> **REQUIRED ACTION**:
Below are several records. Retype exactly those lines running from the one with "up above. If" through the one with "5. Start using proxl", end lines included, and no others.

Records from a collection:
=-=-=-=-=
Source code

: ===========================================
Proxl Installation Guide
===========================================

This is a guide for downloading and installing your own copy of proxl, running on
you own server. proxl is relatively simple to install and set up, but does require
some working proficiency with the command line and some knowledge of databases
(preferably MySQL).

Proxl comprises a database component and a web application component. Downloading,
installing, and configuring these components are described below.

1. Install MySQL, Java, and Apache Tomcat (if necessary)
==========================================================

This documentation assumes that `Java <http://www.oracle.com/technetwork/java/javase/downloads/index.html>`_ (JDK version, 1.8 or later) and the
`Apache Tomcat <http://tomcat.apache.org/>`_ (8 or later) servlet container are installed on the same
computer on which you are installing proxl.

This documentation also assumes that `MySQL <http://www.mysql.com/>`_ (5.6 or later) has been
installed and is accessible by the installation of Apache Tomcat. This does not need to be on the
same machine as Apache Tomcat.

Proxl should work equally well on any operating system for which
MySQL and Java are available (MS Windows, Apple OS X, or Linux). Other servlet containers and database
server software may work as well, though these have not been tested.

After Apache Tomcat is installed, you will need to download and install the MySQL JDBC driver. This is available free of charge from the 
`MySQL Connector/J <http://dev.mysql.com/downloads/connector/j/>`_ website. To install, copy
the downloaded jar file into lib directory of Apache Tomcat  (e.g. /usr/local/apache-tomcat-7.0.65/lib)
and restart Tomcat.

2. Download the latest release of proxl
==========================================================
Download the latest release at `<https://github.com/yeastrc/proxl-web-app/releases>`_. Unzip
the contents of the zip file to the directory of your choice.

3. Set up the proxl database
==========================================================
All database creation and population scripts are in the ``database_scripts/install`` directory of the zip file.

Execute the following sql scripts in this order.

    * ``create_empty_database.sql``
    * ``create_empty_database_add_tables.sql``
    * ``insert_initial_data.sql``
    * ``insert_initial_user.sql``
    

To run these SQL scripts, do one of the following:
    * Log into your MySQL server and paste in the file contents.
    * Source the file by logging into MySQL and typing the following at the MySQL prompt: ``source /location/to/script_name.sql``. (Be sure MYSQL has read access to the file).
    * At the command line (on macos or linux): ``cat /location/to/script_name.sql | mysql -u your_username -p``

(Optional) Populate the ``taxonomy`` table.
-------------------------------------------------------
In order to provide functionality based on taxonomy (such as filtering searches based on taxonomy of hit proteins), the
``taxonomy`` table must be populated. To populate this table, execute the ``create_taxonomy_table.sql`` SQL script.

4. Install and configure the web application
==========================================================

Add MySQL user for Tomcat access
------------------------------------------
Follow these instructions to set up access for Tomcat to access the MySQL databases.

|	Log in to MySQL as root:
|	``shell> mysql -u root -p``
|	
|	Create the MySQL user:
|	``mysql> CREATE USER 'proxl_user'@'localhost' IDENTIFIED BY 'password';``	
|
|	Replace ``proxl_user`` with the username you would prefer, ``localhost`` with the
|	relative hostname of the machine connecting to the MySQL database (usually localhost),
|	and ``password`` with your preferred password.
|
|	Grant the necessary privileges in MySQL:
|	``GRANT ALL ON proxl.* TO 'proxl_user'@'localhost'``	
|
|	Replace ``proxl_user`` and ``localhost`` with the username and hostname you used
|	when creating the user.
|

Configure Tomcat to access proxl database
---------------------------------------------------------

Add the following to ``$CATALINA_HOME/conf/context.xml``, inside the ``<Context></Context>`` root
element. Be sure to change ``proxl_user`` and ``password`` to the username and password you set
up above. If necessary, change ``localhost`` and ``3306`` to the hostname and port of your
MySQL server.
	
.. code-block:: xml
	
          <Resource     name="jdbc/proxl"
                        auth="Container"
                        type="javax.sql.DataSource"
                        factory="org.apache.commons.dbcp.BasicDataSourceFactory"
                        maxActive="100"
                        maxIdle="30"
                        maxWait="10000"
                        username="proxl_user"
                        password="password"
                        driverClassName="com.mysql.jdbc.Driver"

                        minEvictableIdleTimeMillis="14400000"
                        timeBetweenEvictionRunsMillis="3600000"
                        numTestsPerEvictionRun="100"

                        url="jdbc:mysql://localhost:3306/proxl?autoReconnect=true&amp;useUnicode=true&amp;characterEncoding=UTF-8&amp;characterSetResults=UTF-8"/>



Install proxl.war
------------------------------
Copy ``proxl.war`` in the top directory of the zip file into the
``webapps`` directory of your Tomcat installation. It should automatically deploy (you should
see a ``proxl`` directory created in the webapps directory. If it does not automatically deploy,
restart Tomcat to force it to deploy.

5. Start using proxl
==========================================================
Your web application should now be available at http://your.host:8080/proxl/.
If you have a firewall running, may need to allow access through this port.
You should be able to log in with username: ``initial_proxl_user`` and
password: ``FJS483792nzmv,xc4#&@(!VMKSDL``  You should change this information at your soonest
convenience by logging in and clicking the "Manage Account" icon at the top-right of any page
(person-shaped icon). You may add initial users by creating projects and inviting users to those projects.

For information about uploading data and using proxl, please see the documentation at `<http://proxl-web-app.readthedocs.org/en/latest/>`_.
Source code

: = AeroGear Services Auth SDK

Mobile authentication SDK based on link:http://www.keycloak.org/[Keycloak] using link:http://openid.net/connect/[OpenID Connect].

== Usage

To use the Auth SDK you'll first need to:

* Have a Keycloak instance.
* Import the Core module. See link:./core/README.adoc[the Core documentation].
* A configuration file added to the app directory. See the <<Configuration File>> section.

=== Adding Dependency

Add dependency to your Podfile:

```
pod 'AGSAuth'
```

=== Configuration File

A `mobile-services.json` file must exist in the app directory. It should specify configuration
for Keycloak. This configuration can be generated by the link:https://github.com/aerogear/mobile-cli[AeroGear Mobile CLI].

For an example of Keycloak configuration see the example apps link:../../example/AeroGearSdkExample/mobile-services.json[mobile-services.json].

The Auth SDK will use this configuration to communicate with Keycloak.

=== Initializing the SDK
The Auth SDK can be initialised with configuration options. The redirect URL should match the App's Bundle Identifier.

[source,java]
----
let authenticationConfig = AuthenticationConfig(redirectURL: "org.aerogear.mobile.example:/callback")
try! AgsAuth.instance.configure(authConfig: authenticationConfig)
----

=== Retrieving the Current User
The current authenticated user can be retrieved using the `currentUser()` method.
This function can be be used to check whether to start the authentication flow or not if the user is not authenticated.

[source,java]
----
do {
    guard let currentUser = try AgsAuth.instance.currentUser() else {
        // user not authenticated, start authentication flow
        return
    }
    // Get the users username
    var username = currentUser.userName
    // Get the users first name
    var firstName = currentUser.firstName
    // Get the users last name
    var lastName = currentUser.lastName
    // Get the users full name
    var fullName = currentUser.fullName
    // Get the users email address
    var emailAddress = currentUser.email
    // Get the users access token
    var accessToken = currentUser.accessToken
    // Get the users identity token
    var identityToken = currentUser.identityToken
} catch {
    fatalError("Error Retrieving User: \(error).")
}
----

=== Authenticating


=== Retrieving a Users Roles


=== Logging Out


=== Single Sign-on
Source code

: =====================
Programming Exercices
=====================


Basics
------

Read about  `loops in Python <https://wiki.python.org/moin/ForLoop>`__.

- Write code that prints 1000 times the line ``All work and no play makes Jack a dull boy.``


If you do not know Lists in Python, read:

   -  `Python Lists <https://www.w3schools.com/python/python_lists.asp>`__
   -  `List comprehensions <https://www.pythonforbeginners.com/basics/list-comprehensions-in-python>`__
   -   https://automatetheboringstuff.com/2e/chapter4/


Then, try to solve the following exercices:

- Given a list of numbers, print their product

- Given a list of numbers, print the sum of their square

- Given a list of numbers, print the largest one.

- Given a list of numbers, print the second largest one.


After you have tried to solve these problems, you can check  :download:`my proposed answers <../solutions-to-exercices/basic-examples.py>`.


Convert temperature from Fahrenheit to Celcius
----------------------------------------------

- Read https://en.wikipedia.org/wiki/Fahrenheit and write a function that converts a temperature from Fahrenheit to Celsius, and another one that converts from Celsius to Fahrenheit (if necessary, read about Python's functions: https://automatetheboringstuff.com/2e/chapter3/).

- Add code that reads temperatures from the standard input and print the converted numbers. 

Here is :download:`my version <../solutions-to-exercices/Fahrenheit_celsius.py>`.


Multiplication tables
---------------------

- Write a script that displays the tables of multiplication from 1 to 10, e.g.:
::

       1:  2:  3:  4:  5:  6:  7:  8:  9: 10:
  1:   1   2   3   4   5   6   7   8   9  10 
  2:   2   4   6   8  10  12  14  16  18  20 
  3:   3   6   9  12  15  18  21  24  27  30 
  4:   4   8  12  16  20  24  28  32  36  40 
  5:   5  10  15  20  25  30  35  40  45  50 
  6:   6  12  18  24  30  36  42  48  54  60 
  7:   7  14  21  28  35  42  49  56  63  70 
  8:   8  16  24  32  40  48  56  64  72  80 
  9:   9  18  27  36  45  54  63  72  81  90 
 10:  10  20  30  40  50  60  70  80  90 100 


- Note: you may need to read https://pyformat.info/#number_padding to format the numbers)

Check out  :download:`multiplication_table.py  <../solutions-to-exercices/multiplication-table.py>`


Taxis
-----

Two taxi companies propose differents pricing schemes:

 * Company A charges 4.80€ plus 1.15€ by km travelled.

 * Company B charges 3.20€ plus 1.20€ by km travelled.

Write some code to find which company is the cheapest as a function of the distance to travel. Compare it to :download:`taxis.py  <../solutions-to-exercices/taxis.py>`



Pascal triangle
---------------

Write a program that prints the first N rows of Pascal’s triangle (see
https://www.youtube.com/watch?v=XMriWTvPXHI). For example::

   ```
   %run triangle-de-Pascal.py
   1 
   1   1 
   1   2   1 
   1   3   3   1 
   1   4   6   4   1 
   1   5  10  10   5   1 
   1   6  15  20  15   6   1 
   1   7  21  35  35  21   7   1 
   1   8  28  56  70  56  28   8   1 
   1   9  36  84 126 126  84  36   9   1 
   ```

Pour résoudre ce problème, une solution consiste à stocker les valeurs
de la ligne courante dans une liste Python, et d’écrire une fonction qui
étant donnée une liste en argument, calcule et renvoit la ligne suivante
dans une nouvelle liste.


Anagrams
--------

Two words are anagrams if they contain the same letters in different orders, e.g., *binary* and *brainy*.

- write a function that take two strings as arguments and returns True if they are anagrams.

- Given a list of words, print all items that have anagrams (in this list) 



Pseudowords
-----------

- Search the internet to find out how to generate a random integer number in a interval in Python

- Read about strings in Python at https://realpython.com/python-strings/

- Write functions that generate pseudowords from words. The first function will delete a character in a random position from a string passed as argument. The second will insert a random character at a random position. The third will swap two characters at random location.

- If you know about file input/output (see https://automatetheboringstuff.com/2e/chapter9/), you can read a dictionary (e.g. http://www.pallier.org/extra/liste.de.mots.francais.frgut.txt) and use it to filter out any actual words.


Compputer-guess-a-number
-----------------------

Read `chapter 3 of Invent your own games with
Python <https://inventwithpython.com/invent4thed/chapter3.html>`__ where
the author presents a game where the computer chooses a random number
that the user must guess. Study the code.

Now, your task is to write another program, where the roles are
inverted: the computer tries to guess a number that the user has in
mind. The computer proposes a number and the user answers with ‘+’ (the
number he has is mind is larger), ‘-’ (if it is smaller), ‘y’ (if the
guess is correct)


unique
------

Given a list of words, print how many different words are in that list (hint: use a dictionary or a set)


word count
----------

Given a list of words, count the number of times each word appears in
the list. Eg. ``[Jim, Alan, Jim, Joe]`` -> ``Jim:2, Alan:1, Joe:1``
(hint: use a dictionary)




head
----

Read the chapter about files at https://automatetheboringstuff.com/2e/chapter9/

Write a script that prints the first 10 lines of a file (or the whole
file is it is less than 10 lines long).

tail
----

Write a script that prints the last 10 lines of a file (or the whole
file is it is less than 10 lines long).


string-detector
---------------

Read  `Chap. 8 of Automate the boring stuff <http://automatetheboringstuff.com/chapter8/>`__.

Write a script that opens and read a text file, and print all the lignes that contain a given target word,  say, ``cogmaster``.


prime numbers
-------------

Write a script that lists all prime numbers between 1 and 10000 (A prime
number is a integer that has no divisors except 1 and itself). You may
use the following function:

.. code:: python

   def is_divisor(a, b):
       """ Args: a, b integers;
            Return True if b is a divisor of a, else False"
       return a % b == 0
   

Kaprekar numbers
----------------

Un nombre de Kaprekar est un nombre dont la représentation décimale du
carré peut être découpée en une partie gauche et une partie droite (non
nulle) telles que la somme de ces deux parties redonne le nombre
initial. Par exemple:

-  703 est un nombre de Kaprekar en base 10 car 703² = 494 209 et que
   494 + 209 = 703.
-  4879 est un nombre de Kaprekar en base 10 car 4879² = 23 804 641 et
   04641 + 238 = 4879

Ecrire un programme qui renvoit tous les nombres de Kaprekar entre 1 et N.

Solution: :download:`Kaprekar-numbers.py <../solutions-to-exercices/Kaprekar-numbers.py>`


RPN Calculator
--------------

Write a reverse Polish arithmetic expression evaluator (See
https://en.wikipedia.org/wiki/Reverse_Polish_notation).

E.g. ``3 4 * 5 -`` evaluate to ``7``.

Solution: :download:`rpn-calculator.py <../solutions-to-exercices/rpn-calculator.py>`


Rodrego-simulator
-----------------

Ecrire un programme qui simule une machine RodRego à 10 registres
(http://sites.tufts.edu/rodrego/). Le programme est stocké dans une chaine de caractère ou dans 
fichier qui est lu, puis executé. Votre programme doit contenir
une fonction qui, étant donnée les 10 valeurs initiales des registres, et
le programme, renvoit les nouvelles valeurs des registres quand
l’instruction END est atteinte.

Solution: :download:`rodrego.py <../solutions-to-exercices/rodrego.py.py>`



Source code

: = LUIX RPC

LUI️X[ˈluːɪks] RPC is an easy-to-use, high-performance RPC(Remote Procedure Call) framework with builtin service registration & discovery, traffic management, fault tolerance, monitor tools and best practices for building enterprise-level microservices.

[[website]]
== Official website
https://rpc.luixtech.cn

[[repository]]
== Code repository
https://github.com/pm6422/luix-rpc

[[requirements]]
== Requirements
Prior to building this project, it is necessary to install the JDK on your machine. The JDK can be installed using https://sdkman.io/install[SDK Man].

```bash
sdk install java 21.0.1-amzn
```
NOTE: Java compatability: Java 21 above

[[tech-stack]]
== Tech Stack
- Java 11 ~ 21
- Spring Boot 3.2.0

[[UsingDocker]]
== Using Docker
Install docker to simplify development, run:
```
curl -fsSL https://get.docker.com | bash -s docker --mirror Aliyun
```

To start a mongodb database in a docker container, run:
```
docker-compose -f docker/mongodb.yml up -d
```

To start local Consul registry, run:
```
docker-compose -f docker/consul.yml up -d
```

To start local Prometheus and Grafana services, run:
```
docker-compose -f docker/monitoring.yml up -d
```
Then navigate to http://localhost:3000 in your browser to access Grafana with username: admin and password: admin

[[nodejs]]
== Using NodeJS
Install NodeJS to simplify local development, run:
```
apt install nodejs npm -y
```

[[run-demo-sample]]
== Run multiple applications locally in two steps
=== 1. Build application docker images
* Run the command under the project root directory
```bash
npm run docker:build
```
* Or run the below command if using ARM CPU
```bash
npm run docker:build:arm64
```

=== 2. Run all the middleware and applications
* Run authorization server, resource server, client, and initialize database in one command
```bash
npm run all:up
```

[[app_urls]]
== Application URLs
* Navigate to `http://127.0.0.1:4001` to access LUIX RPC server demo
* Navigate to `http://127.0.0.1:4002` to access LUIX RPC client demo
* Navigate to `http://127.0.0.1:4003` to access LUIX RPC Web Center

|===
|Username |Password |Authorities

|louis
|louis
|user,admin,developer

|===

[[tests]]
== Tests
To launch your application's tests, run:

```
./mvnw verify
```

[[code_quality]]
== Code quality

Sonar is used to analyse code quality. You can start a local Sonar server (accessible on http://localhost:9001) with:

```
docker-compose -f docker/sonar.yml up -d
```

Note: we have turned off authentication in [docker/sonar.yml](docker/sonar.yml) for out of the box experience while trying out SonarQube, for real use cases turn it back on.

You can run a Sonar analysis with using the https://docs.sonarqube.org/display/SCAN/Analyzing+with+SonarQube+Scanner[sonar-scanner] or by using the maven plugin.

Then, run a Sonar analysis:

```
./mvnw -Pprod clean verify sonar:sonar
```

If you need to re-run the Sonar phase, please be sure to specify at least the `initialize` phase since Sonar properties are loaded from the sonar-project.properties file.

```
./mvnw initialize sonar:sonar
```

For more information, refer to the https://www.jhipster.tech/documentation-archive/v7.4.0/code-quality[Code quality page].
=-=-=-=-=
> **ANSWER AREA**:
up above. If necessary, change ``localhost`` and ``3306`` to the hostname and port of your
MySQL server.
	
.. code-block:: xml
	
          <Resource     name="jdbc/proxl"
                        auth="Container"
                        type="javax.sql.DataSource"
                        factory="org.apache.commons.dbcp.BasicDataSourceFactory"
                        maxActive="100"
                        maxIdle="30"
                        maxWait="10000"
                        username="proxl_user"
                        password="password"
                        driverClassName="com.mysql.jdbc.Driver"

                        minEvictableIdleTimeMillis="14400000"
                        timeBetweenEvictionRunsMillis="3600000"
                        numTestsPerEvictionRun="100"

                        url="jdbc:mysql://localhost:3306/proxl?autoReconnect=true&amp;useUnicode=true&amp;characterEncoding=UTF-8&amp;characterSetResults=UTF-8"/>



Install proxl.war
------------------------------
Copy ``proxl.war`` in the top directory of the zip file into the
``webapps`` directory of your Tomcat installation. It should automatically deploy (you should
see a ``proxl`` directory created in the webapps directory. If it does not automatically deploy,
restart Tomcat to force it to deploy.

5. Start using proxl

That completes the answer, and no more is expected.